Summary
Rebuild Docker images per-build rather than use the pinned Docker Hub images in the Jenkinsfile.
Guide
Note: This is a spin off discussion from https://discuss.tvm.apache.org/t/rfc-a-proposed-update-to-the-docker-images-ci-tag-pattern/12034/2
We currently run various stages in Jenkins largely through stage-specific Docker images, such as ci_cpu
for CPU jobs, ci_gpu
for GPU, etc. These images are uploaded manually to the tlcpack Docker Hub account after a lengthy update process (example).
Instead, we could build Docker images on each job (i.e. every commit to a PR branch or main
). This immediately removes the need for the manual update process to Docker Hub. However in the simplest set up this would add significant runtime to CI jobs (30-ish minutes). Using Docker caching and automated updates should help avoid this overhead except in cases where it is actually needed (i.e. during infrequent Docker images changes).

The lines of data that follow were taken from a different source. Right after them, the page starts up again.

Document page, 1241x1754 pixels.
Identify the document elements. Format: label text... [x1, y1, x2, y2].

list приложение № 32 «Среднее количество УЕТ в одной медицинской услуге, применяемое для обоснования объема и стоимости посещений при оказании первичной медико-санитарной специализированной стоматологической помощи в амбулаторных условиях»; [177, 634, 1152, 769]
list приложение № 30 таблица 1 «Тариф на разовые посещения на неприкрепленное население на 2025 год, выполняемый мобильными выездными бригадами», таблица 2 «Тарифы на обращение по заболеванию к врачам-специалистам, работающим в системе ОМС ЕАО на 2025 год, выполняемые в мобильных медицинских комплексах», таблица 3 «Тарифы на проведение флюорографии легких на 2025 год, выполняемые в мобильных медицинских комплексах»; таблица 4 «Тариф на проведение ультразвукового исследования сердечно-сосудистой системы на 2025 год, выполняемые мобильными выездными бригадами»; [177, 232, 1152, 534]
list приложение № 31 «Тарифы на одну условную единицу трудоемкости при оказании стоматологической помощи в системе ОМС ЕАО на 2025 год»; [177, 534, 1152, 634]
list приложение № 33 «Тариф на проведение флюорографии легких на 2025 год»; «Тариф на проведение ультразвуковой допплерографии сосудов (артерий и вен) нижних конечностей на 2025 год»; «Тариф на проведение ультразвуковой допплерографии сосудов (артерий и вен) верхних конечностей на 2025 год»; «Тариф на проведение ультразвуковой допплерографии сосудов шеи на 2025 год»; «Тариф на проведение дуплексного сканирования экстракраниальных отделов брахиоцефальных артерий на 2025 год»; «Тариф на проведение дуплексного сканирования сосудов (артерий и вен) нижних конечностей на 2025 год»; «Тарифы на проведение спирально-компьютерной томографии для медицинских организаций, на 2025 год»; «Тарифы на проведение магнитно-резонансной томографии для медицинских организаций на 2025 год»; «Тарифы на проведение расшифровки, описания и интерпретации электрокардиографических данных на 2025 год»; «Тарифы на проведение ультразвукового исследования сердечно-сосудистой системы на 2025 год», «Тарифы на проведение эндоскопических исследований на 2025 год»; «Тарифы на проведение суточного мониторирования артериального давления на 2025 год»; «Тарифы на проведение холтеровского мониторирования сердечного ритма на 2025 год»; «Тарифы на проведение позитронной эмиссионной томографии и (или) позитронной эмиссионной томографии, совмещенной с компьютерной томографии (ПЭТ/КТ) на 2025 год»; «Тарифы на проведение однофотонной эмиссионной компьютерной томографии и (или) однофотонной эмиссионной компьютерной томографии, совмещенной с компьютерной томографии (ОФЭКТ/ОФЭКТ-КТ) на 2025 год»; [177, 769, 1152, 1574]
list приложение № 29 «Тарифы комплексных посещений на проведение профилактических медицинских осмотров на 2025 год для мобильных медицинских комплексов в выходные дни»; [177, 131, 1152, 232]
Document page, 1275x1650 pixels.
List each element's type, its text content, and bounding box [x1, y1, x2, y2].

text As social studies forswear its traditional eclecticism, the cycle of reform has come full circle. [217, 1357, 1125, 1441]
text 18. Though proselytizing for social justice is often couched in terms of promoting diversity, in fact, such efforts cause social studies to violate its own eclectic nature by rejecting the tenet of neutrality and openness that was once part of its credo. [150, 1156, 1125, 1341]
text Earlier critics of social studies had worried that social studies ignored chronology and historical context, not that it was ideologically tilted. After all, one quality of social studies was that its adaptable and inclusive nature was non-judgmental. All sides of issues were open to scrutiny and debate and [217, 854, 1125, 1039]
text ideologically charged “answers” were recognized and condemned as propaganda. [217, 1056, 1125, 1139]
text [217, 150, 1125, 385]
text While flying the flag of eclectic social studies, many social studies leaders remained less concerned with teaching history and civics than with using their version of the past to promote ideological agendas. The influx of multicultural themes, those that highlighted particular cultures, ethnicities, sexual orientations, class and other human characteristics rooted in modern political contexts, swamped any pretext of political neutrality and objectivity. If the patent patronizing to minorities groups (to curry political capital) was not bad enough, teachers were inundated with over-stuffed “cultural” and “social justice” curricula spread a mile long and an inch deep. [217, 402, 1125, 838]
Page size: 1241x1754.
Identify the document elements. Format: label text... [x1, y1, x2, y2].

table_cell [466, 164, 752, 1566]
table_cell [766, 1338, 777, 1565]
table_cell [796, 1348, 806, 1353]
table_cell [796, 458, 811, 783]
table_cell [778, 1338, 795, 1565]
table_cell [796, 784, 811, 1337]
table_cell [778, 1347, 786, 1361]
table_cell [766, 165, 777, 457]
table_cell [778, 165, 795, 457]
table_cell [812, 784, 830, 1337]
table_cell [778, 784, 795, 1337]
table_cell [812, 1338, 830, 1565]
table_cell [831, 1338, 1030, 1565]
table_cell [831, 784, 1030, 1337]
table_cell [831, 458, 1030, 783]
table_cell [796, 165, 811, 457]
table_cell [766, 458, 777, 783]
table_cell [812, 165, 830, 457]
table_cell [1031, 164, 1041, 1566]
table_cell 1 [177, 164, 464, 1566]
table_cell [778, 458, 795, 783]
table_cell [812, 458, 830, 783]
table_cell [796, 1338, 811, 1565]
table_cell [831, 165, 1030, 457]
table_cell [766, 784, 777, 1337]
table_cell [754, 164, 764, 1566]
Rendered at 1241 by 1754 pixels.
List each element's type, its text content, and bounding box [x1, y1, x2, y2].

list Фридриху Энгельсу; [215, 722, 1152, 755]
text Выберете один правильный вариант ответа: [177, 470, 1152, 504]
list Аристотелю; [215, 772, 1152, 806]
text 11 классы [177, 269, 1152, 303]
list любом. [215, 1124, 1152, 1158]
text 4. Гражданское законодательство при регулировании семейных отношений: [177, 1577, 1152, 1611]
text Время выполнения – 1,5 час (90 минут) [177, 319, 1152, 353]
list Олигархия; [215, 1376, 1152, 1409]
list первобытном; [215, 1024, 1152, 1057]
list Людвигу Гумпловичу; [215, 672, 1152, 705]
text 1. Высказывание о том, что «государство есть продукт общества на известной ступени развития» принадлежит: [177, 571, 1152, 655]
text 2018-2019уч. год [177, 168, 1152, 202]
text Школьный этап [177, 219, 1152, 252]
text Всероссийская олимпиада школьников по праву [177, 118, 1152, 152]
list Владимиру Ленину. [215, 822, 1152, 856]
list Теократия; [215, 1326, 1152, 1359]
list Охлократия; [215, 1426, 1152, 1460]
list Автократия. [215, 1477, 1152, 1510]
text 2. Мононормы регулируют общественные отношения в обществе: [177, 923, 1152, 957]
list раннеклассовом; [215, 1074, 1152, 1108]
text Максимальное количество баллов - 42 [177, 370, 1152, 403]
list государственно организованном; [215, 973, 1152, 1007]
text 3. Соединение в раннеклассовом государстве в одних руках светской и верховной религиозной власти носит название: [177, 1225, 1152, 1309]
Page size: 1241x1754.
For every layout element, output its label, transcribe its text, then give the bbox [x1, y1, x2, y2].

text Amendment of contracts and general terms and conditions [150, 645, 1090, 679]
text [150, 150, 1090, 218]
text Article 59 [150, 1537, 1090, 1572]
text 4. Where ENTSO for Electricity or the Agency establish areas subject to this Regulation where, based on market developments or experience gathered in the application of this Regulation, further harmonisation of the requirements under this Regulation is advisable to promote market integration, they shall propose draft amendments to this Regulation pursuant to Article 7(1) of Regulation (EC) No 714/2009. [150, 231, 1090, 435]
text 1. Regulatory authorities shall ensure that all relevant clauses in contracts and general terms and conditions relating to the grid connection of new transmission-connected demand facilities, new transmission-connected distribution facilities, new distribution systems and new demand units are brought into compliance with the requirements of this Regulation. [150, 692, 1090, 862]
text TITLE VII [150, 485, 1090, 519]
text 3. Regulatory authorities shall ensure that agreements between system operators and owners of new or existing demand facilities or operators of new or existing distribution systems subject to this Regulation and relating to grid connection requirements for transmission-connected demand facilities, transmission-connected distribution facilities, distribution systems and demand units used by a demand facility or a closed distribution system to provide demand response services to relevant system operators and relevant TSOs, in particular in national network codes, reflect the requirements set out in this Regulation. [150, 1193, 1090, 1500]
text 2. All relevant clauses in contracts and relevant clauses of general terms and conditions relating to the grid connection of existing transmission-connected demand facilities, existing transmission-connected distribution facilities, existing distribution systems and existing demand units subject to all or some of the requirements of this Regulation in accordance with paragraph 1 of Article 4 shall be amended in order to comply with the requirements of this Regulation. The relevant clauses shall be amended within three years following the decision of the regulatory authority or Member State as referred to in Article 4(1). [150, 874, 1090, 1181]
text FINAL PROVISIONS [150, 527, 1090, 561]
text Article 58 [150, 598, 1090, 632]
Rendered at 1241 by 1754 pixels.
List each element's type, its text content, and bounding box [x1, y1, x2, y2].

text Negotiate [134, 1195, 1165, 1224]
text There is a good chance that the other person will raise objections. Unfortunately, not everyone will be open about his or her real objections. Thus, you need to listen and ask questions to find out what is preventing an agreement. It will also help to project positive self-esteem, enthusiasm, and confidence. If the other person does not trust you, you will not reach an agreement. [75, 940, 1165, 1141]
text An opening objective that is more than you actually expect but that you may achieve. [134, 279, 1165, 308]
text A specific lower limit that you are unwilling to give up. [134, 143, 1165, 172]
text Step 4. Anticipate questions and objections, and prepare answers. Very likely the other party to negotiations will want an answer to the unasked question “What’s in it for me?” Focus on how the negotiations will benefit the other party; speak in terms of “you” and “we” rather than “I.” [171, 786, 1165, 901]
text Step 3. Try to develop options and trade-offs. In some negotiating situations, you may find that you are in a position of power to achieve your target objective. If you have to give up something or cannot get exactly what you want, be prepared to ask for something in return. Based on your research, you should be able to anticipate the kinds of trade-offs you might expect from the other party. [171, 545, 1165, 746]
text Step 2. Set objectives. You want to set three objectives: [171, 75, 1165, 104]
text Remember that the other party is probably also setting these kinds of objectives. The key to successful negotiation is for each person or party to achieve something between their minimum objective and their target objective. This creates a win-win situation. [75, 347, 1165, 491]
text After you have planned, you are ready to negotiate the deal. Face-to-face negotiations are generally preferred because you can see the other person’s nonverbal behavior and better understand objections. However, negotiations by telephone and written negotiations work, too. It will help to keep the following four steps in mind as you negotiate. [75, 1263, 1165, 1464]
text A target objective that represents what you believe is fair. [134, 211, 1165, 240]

The process would look like:
-
Author sends commit, Jenkins runs lint and kicks off jobs per execution environment (e.g. ARM, CPU, GPU)
-
In each environment,
docker pull
the relevant base image from the tlcpack Docker Hub to populate the build cache -
Run
docker build
for the relevant image using the code from the commit -
Pack the Docker image as a
.tgz
for use in later stages -
Run the rest of the build using the saved image
-
If run on
main
and the Docker image changed, upload the new version to tlcpack automatically
We are able to automatically update main
since changes will not need to go through ci-docker-staging
since they can be run as normal PR tests and the Docker images will be re-build and used in the PR.
Drawbacks
This requires experimentation to ensure it can be implemented with low overhead. The Docker images for CPU and GPU environments are large (around 25 GB) and sending this data around may have an impact on runtime.